While there’s a lot going on here – the protagonist is a paraplegic with borderline personality disorder, picked to live in a house where everyone has psychiatric issues, and deal with rampant Fairies, it’s all handled surprisingly well. It’s a bit of a slow start, but as she struggles with herself and the acceptance of the new reality that illusion loving creatures are drawn to Hollywood (and really, where else would they rather be?) it smoothly integrates into an urban fantasy/noir detective story involving missing person(s) and something supernaturally bad. While the book is labeled first in a series, the story stands nicely on it’s own.
Or if you like:
British secret agencies
Naming schemes based on chess
The tone of Terry Pratchett’s Discworld
Strong female protagonists with Welsh names
You might like
The Rook, by Daniel O’Malley
A woman with amnesia learns that someone in a secret government agency is trying to kill her, and has to impersonate herself to figure it out.
This is who I am, she thought bitterly. I don’t even get the luxury of not knowing what my name is. I don’t get a chance to start a life. Whoever this Myfanwy Thomas was, she managed to get me into a whole lot of trouble. She sniffed and wiped her nose on her sleeve. She looked around at the place she was in. Some sort of park. Willows drooped their long tendrils down around the clearing, and she was standing on what used to be a lawn but was rapidly becoming a mud hole. She came to a decision, pulled her feet out of the mire, and stepped carefully over the ring of bodies that were scattered around her. They were all motionless, and all of them were wearing latex gloves.

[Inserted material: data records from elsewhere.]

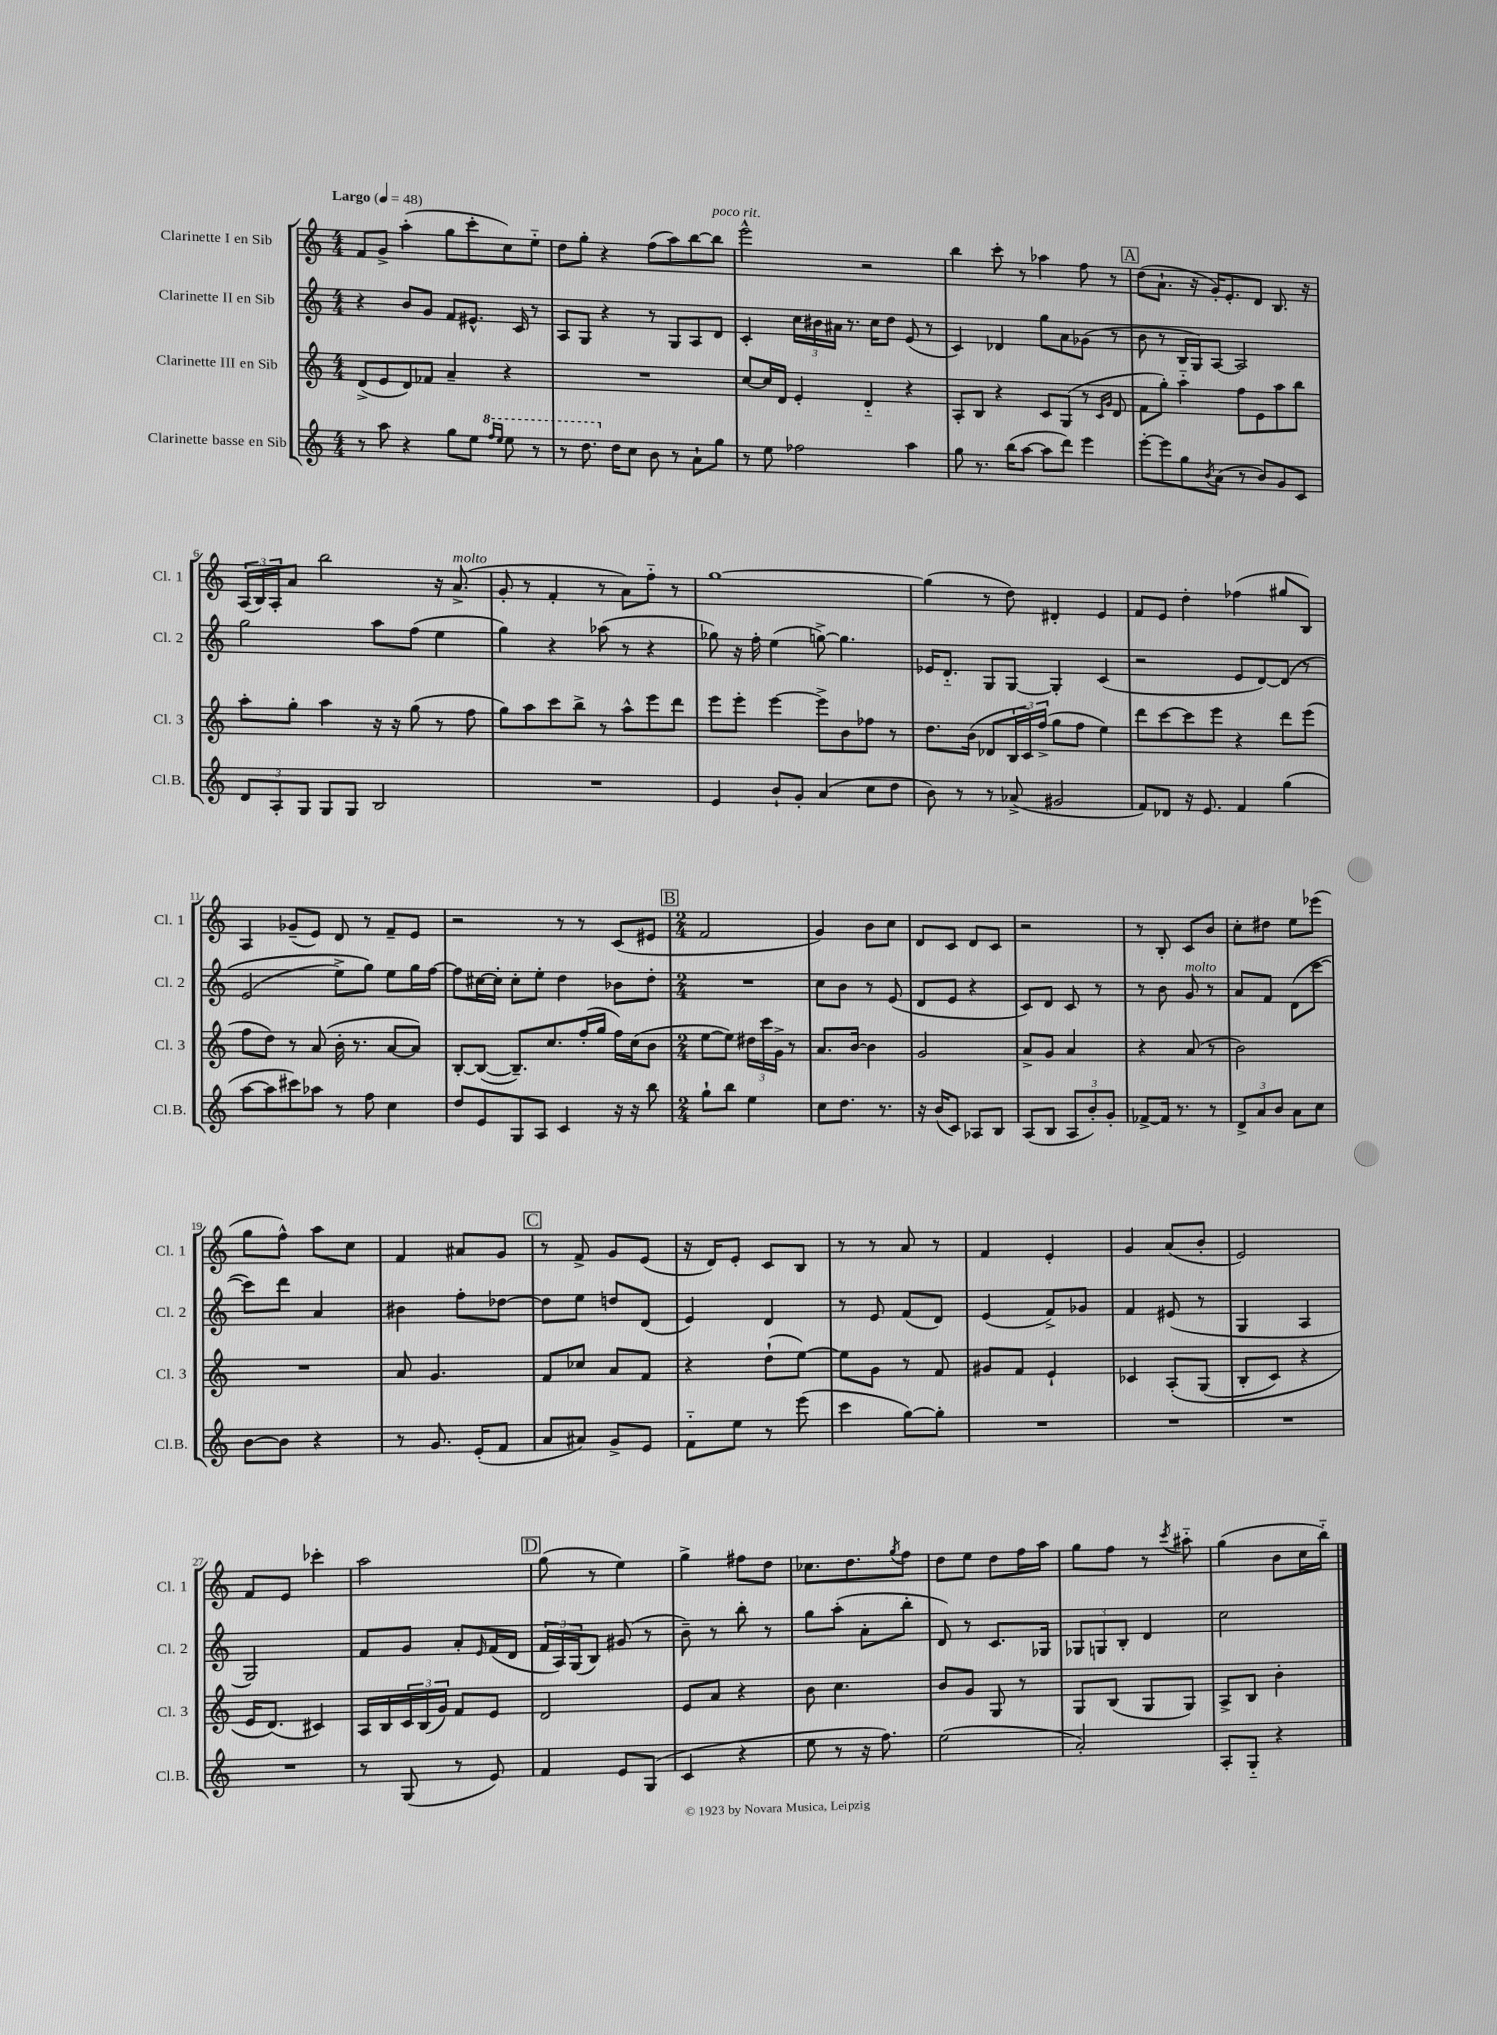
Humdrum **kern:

**kern	**kern	**kern	**kern
*staff4	*staff3	*staff2	*staff1
*clefG2	*clefG2	*clefG2	*clefG2
*k[]	*k[]	*k[]	*k[]
*M4/4	*M4/4	*M4/4	*M4/4
*MM48	*MM48	*MM48	*MM48
8r	(8d^	4r	8f
8aa	8e	.	8g^
4r	8d)	8b	(4aa'
.	8f-	8g	.
8gg	4a~	8f	8gg
8ee	.	8.e#^^	8ccc'
16qqfff	.	.	.
16qqeee	.	.	.
8eee	4r	.	8cc)
.	.	16c	.
8r	.	8r	8ee'~
=	=	=	=
8r	1r	8A	8dd
8.ddd	.	8G	8gg'
.	.	4r	4r
16dd	.	.	.
8cc	.	.	.
8b	.	8r	(8ff
8r	.	8G	8aa)
8a`	.	8A	[8bb
8gg	.	8d	8bb]
=	=	=	=
8r	[8cc	4c'	2eee^^
8ee	16cc]	.	.
.	16d	.	.
2ff-	4e'	24cc	.
.	.	24b#	.
.	.	24a#	.
.	.	8.r	.
.	4d'~	.	2r
.	.	16cc	.
.	.	8dd	.
4aa	4r	(8e	.
.	.	8r	.
=	=	=	=
8gg	8A'	4c)	4bb
8.r	8B	.	.
.	4r	4d-	8ccc'
(16bb	.	.	.
[8aa	.	.	8r
8aa]	8c	8gg	4aa-
8ddd)	(8G	8a	.
4eee	8r	(8g-	8ff
.	16qqc	.	.
.	16qqg	.	.
.	8d	8r	8r
=	=	=	=
[8eee'	8f	8b	(8dd
8eee]	8gg')	8r	8.a`
8gg	4aa'~	16B	.
.	.	16G)	16r
8qb	.	.	.
(8a	.	[8A	16g')
.	.	.	8.e'
8r	8ff	2A]	.
8b)	8e	.	8d
8g	8aa	.	8.B
8c	8bb	.	.
.	.	.	16r
=	=	=	=
12d	8aa'	2gg	(24A
.	.	.	24B)
12A'	.	.	24A'
.	8gg'	.	8a
12G	.	.	.
8G	4aa	.	2bb
8G	.	.	.
2B	16r	8aa	.
.	16r	.	.
.	(8gg	(8ff	.
.	8r	4ee	16r
.	.	.	(8.a^
.	8ff	.	.
=	=	=	=
1r	8gg)	4gg)	8g'
.	8aa	.	8r
.	8ccc	4r	4f'
.	8bb^	.	.
.	8r	(8aa-	8r
.	8aa^^	8r	8a)
.	8eee	4r	8ff'~
.	8ddd	.	8r
=	=	=	=
4e	8eee	8gg-)	[1gg
.	8eee'	16r	.
.	.	16ff'	.
8b`	[4eee	(4ee	.
8g'	.	.	.
(4a	8eee^]	[8gg^)	.
.	8b	4.gg]	.
8cc	8ff-	.	.
8dd	8r	.	.
=	=	=	=
8b)	8.dd	16e-	(4gg]
.	.	8.d'~	.
8r	.	.	.
.	(16b	.	.
8r	8d-	8G	8r
(8a-^	24B	[8G	8dd)
.	24c)	.	.
.	(24ff^	.	.
2g#	8gg	4G']	4d#'
.	8ff	.	.
.	4ee)	(4c	4e
=	=	=	=
8f)	8ddd	2r	8f
8d-	[8ccc	.	8e
16r	8ccc]	.	4dd'
8.e	.	.	.
.	8eee	.	.
4f	4r	8e	(4ff-
.	.	[8d)	.
(4gg	8ddd	&(8d]	8gg#
.	(8eee	8r	8B)
=	=	=	=
[8aa	8ff	(2e	4A
8aa]	8dd)	.	.
8ccc#)	8r	.	(8g-~
8aa-	(8a	.	8e)
8r	16b'	8ee^)	8d
.	8.r	.	.
8ff	.	8gg&)	8r
4cc	[8a	8ee	8f~
.	8a])	16gg	8e
.	.	[16ff	.
=	=	=	=
8dd	[8B'	8ff]	2r
8e	(8B_	[16cc#	.
.	.	16cc#']	.
8G	8.B~])	8cc#'	.
8A	.	8ee'	.
.	8.cc	.	.
4c	.	4dd	8r
.	(16ff'	.	8r
.	16gg	.	.
16r	16ff)	8b-	(8c
16r	(16cc	.	.
8bb	8b	8dd'	8e#
=	=	=	=
*M2/4	*M2/4	*M2/4	*M2/4
8gg`	[8ee	2r	2f
8bb	8ee])	.	.
4ee	24dd#	.	.
.	24ccc	.	.
.	24g^	.	.
.	8r	.	.
=	=	=	=
8cc	8.a	8cc	4g)
8.dd	.	8b	.
.	[16b	.	.
.	4b]	8r	8b
8.r	.	.	.
.	.	(8e	8cc
=	=	=	=
16r	2g	8d	8d
(16b	.	.	.
8c)	.	8e	8c
8A-	.	4r	8d
8B	.	.	8c
=	=	=	=
(8A	8a^	8c)	2r
8B	8g	8d	.
12A	4a	8c	.
12b')	.	.	.
.	.	8r	.
12g'	.	.	.
=	=	=	=
[8f-^	4r	8r	8r
16f-]	.	8b	8B'
8.r	.	.	.
.	(8a	8g	8c
8r	8r	8r	8b
=	=	=	=
12d^	2b)	8a	8cc'
12a	.	.	.
.	.	8f	8dd#
12b	.	.	.
8a	.	(8d	8ee
8cc	.	[8ccc	(8eee-
=	=	=	=
[8b	2r	8ccc])	8gg
8b]	.	8ddd	8ff^^)
4r	.	4a	8aa
.	.	.	8cc
=	=	=	=
8r	8a	4b#	4f
8.g	4.g	.	.
.	.	8ff'	8a#
(16e'	.	.	.
8f	.	[8dd-	8g
=	=	=	=
8a	8f	8dd-]	8r
8a#)	8cc-	8ee	8f^
8g^	8a	8dd	8g
8e	8f	(8d	(8e
=	=	=	=
8f'~	4r	4e)	16r
.	.	.	16d)
8ee	.	.	8e'
8r	(8dd`	4d	8c
(8eee	[8ee)	.	8B
=	=	=	=
4ccc	8ee]	8r	8r
.	8g	8e	8r
[8gg)	8r	(8f	8a
8gg']	8f	8d)	8r
=	=	=	=
2r	8g#	(4e	4f
.	8f	.	.
.	4e`	8f^)	4e'
.	.	8g-	.
=	=	=	=
2r	4c-	4f	4g
.	&(8A'	(8e#	(8a
.	(8G	8r	8b'
=	=	=	=
2r	8B'	4G	2e)
.	8c)	.	.
.	4r	4A	.
=	=	=	=
2r	16e	2G)	8f
.	(8.d&)	.	.
.	.	.	8e
.	4c#)	.	4ccc-'
=	=	=	=
8r	16A	8f	2aa
.	16B	.	.
(8G	24c	8g	.
.	(24B	.	.
.	24g)	.	.
8r	8f	8a'	.
.	.	16qqe	.
8e)	8e	(16f	.
.	.	16d	.
=	=	=	=
4f	2d	24f	(8gg
.	.	24A)	.
.	.	(24G	.
.	.	8B)	8r
8e	.	(8g#	4ee)
(8G	.	8r	.
=	=	=	=
4c	8e	8b~)	4gg^
.	8a	8r	.
4r	4r	8bb'	8ff#
.	.	8r	8dd
=	=	=	=
8ee	8b	8gg	8.cc-
8r	4.cc	(8aa'	.
.	.	.	8.dd
16r	.	8a'	.
8.ff)	.	.	.
.	.	.	8qgg
.	.	8bb'	8ff
=	=	=	=
(2ee	8b	8d)	8dd
.	8g	8r	8ee
.	8G	8.c	8dd
.	8r	.	16ff
.	.	16G-	16aa
=	=	=	=
2a')	8G	12G-	8gg
.	.	12G	.
.	(8B	.	8ff
.	.	12B'	.
.	8G	4d	8r
.	.	.	8qccc
.	8G)	.	8aa#'~
=	=	=	=
8A'	8A^	2cc	(4gg
8G'~	8B	.	.
4r	4b'	.	8b
.	.	.	16cc
.	.	.	16bb'~)
==	==	==	==
*-	*-	*-	*-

The Rook is a mix of spy thriller, detective story, and superhero novel, and while on paper that seems like quite a lot going on, and in practice it almost is, O’Malley keeps things together and keeps the story running along smoothly, as it turns out there’s a secret government agency that recruits people with ‘unique abilities’ to manage all manner of supernatural manifestations in England. I can’t say much about how things unfold without dropping spoilers, but was pleasantly surprised by the plotting in that that a reveal I’d thought would be saved for the end of the book happened in the middle, leaving me wondering where it was going from there. The tone of the book is mostly serious, with the characters finding themselves in some ludicrous situations that are all part of a day’s work, which reminded me, in tone, of Terry Pratchett’s Discworld books. There were a few slow spots, but they’re pretty short, and the last third of the book had me staying up too late to find out how it ended.